1. Efek Pinggir yang terpinggirkan
        Tanaman jagung yang berada pada pinggiran petak biasanya mendapatkan efek yang dinamakan “efek pinggir”,  Sejatinya, tanaman pinggir ini akan tumbuh lebih baik karena kurangnya saingan dengan tanaman tetangganya sehingga  dapat berproduksi lebih maksimal dibanding tanaman yang berada di tengah petak meskipun diberikan asupan pupuk yang kurang lebih sama. Akan tetapi pada beberapa kasus, malah tanaman pinggir yang mempunyai masalah dengan pertumbuhan dan perkembangannya. Masalah ini ini kemungkinan bukan disebabkan oleh kurangnya pemberian pupuk, melainkan kurang tersedianya pasokan air karena jauh dari spingkle (penyemprot air), sehingga tanaman jagung tersebut hanya mengandalkan penyediaan air dari air hujan. Hal ini membuktikan bahwa selain membutuhkan asupan pupuk yang cukup, tanaman jagung juga membutuhkan ketersediaan air yang memadai disaat-saat awal pertumbuhannya agar dapat memberikan produksi yang maksimal.
         Gejala kekurangan unsur hara juga ditemukan pada beberapa tanaman pinggir yang juga mengalami kekerdilan dimana tanaman muda memiliki daun yang berwarna ungu dibagian pinggirnya. Hal ini mengindikasikan tanaman tersebut kekurangan unsur fosfor meskipun asupan fosfor telah diberikan melalui pupuk SP-36. Kemungkinan hal tersebut disebabkan oleh kurangnya kandungan air pada tanah sehingga larutan tanah yang menyediakan ion fosfat kepada tanaman kurang tersedia.  Kemungkinan lain adalah kondisi tanah yang masam, membuat kelarutan ion-ion logam seperti aluminium dan besi menjadi tinggi yang membuat kompleks dengan ion fosfat (Al-P dan Fe-P). Hal ini mengakibatkan ion-ion fosfat terpresipitasi (terendapkan) dan menjadi tidak tersedia bagi tanaman. Itulah sebabnya mengapa sering terjadi keadaan dimana tumbuhan kekurangan fosfor meskipun uji laboratorium menunjukkan kadar fosfor total pada tanah tinggi
Kekurangan fosfor juga memberikan efek samping yang buruk bagi tanaman karena sesuai dengan prinsip Gaia (prinsip toleransi/hukum minimum) yang menyatakan bahwa penyerapan unsur hara ditentukan oleh kandungan salah satu unsur yang paling minimum.
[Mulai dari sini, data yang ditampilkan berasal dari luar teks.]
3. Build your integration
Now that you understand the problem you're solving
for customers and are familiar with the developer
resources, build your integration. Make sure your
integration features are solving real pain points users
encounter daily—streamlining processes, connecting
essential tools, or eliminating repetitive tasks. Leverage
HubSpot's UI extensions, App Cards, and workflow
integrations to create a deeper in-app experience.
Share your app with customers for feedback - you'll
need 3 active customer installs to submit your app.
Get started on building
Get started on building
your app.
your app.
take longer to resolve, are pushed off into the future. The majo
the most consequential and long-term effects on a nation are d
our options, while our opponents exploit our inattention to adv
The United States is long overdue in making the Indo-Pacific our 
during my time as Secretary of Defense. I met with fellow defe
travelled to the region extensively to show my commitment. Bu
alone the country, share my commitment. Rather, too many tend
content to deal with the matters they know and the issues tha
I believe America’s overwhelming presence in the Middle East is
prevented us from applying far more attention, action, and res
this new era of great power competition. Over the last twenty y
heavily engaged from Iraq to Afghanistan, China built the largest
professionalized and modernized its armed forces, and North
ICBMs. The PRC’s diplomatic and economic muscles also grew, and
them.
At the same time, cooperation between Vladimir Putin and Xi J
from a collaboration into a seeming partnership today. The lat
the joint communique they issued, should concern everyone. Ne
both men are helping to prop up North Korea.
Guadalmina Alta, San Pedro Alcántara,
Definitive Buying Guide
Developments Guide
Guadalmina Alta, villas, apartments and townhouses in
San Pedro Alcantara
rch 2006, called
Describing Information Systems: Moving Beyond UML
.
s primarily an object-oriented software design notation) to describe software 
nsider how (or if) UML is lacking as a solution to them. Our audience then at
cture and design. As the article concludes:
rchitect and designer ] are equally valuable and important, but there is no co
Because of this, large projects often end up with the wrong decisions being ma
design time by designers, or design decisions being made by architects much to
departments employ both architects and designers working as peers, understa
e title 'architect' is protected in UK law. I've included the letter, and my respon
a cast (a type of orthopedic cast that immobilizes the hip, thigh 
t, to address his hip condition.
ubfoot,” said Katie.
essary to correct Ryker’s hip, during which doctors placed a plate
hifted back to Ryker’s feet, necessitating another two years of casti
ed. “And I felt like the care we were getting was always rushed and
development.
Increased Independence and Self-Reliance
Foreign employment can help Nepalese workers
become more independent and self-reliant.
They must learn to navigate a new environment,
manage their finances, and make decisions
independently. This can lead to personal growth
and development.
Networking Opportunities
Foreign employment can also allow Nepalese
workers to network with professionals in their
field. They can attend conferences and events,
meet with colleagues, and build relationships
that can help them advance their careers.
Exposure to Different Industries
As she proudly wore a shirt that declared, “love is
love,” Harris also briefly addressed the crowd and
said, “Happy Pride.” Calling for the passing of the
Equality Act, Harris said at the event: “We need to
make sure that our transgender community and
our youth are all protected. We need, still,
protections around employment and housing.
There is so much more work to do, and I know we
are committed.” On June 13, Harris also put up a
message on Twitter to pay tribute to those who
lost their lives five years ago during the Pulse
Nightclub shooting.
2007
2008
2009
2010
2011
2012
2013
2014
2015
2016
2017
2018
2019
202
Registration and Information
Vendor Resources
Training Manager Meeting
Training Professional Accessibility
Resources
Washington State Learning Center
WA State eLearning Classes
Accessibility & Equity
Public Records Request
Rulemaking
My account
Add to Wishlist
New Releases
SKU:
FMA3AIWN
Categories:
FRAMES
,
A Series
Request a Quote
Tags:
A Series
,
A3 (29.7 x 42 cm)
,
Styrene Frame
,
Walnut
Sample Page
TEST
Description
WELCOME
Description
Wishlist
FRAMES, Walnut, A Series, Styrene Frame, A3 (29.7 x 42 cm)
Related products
Pada kasus ini unsur fosfor membuat penyerapan unsur hara lain menjadi tidak optimal, sehingga menyebabkan pertumbuhan dan perkembangan tanaman menjadi terhambat. Kekurangan fosfor juga memicu munculnya spesies cendawan patogen yang menyerang tanaman jagung seperti jenis Giberella zeae yang menyebabkan penyakit  “Stalk root  serta jenis Giberella saubinettii yang menyebabkan penyakit “root rot”. (Danoff et.all 2007)
2. Masa Panen “tidak Match” dengan Musim
         Percobaan gabungan yang dilakukan oleh mahasiswa Jurusan Ilmu Tanah dan Sumberdaya Lahan serta mahasiswa Jurusan Proteksi Tanaman Institut Pertanian Bogor membuktikan bahwa meskipun telah dilakukan pemberian insektisida furadan dan penyemprotan, serangan hama tetap terjadi hampir pada seluruh petak percobaan. Ulat yang menyerang batang dan buah jagung membuat sebagian tanaman jagung mengalami kegagalan produksi dan buah yang tak layak konsumsi. Belalang dan walang sangit yang memakan daun jagung terutama daun tanaman muda membuat sebagian tanaman tidak bisa bertahan meskipun berada pada lokasi yang paling subur sekalipun. Meningkatnya serangan hama ulat kemungkinan disebabkan oleh keadaan cuaca yang sering hujan pada saat-saat menjelang panen. Oleh karena itu, kegiatan penanaman monokultur yang saling berdekatan menjadi ditambah dengan musim yang sesuai menjadi pemicu meluasnya serangan ulat dan hama-hama lainnya secara besar-besaran.